From http://aspn.activestate.com/ASPN/Cookbook/Python/Recipe/159975“”"
wheels = [iter(s) for s in sets]
digits = [it.next() for it in wheels]
DIGIT_RANGE = range(len(digits)-1, -1, -1)
while 1:
yield digits[:]
for i in DIGIT_RANGE:
try:
digits[i] = wheels[i].next()
break
except StopIteration:
wheels[i] = iter(sets[i])
digits[i] = wheels[i].next()
else:
break
def main():
import sys
fastafile = sys.argv[1]
N = int(sys.argv[2])
NC = NmerCount(N)
lastseq = ”
# process each sequence
numseq = 0
for seqid, sequence in fasta_iterator(fastafile):
numseq += 1
# prepend the last N-1 characters of the previous sequence
seq = lastseq + sequence
# update the n-mer count
NC(seq)
#store the last N-1 characters of the sequence so that
#it can be prepended to the next sequence
if N>1:
lastseq = seq[-(N-1):]
print ‘Total Number of Sequences =’, numseq
alphabet = ‘ACGT’
combos = (alphabet,)*N
for pattern in cross(*combos):
pattern_s = ”.join(pattern)
print pattern_s, NC.count_dict[pattern_s]
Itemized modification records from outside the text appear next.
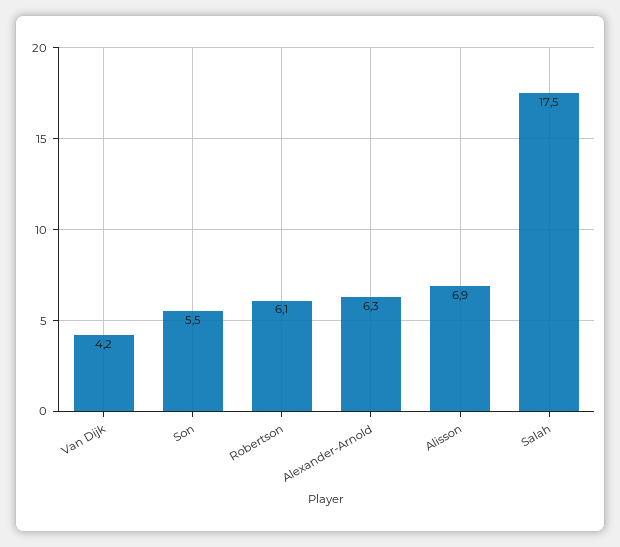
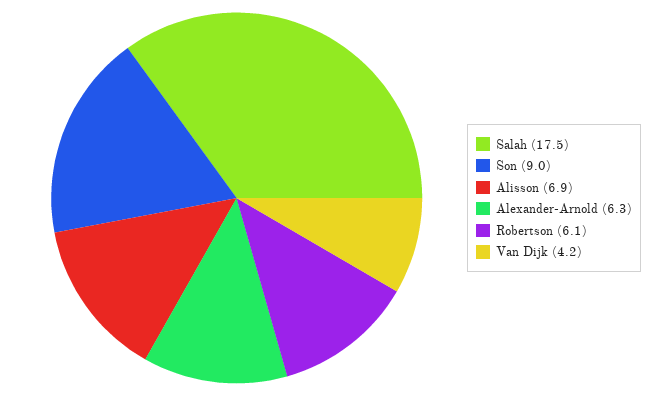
  {
    "Van Dijk": 4.2,
-   "Son": 5.5,
+   "Son": 9,
    "Robertson": 6.1,
    "Alexander-Arnold": 6.3,
    "Alisson": 6.9,
    "Salah": 17.5
  }

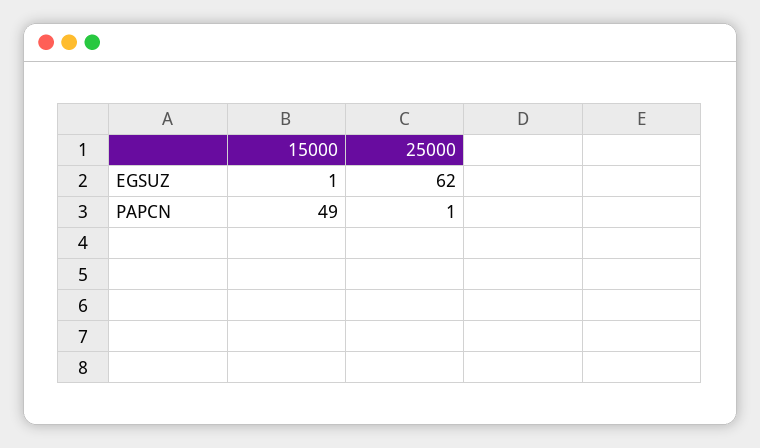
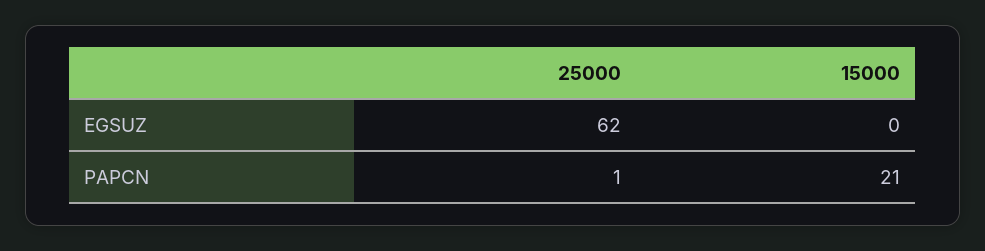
  {
    "15000": {
-     "EGSUZ": 1,
+     "EGSUZ": 0,
-     "PAPCN": 49
+     "PAPCN": 21
    },
    "25000": {
      "EGSUZ": 62,
      "PAPCN": 1
    }
  }

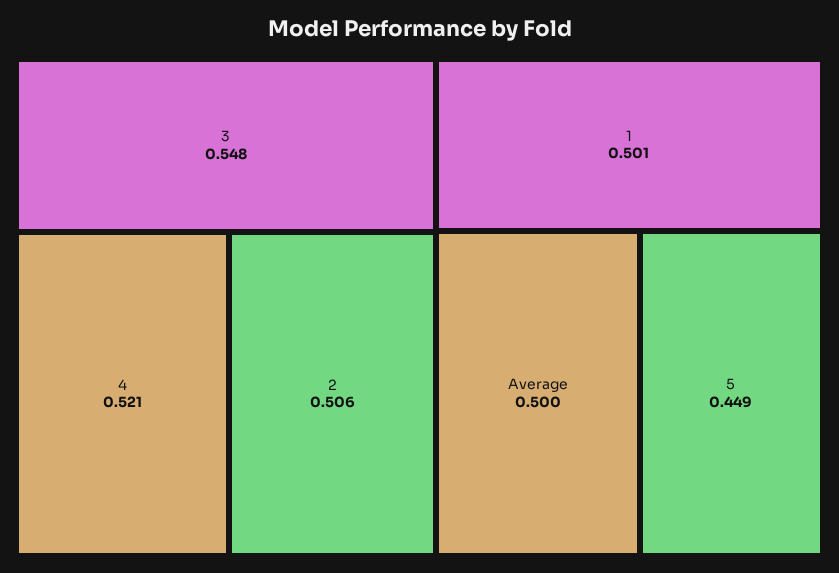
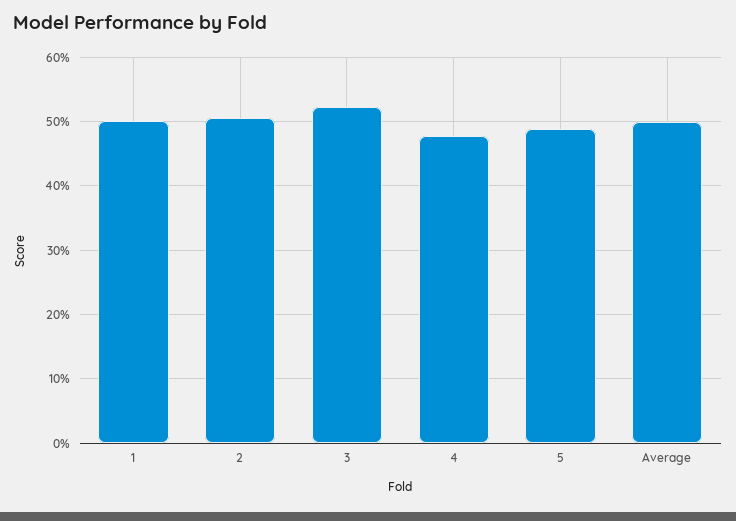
  {
-   "3": 0.548,
+   "3": 0.52,
-   "4": 0.521,
+   "4": 0.48,
    "2": 0.506,
    "1": 0.501,
    "Average": 0.5,
-   "5": 0.449
+   "5": 0.49
  }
if __name__ == “__main__”:
main()
May 10th, 2008 at 2:50 pm
Thanks Paddy.
Note, however, that I am using the same basic technique as in the original C++ code. Lines 16-20 in the second listing scan through the merged sequence and pull out a subsequence of ‘length’ items. The subsequence is hashed, and the hash is used to index into an array of counts. It’s because Python provides slices and dictionaries (which hash the key) that the code is so compact and simple compared to the C++ for which Paulo had to write the hash, slice, and ‘dictionary’ code.
May 10th, 2008 at 4:41 pm
Mike: thanks a lot for the suggestions, I will include them in the next post. And thanks to Paddy too. I will try to change the comments and allow the inclusion of tags.
Titus: yes you are right and right. It’s very similar to the package you pointed out, but at the same time I am trying to be faithful to the motto of the site. Regarding the error you pointed out, I was going to explain it in the next post, which will also include a modification of the motif count. Instead of getting the number of times each motif appear overall, we would only count the motif quorum. I’m doing this trying to retrace the steps of the C++ software development which was closely related to the method we decided to use in the end.